Records provided.
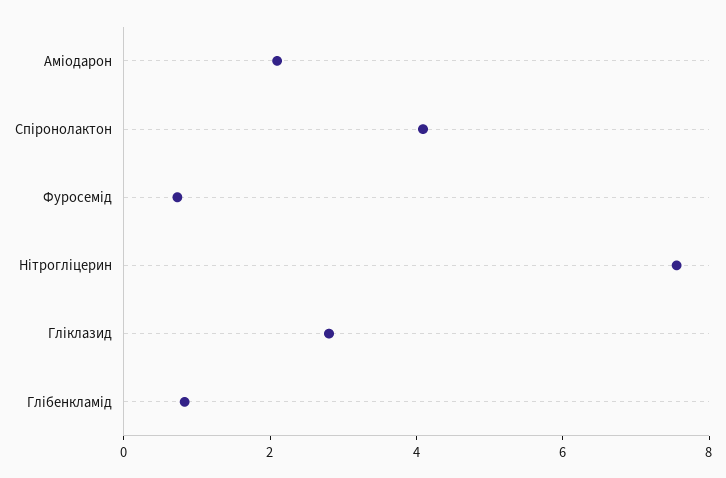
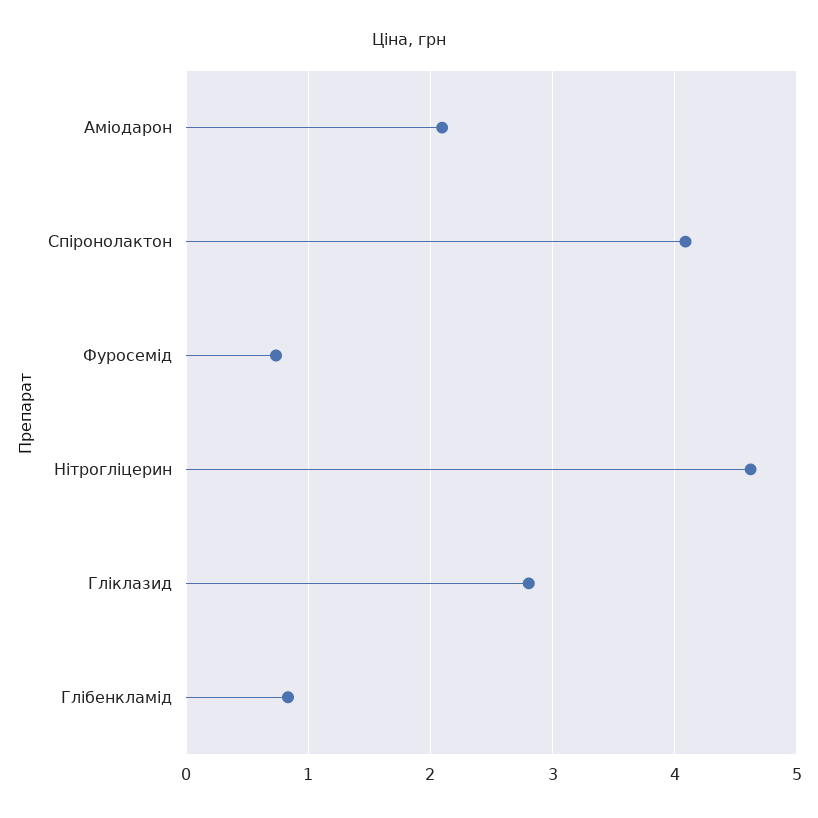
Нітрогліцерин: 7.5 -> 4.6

...

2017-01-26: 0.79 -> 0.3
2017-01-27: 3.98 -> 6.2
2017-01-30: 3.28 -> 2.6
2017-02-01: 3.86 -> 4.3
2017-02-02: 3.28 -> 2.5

Try it.
Your answer should consist of the lines from the line with "2017-01-26: 0.79 -> 0.3" to the line with "2017-02-02: 3.28 -> 2.5" above, repeated exactly, both ends included.

Result of the task.
2017-01-26: 0.79 -> 0.3
2017-01-27: 3.98 -> 6.2
2017-01-30: 3.28 -> 2.6
2017-02-01: 3.86 -> 4.3
2017-02-02: 3.28 -> 2.5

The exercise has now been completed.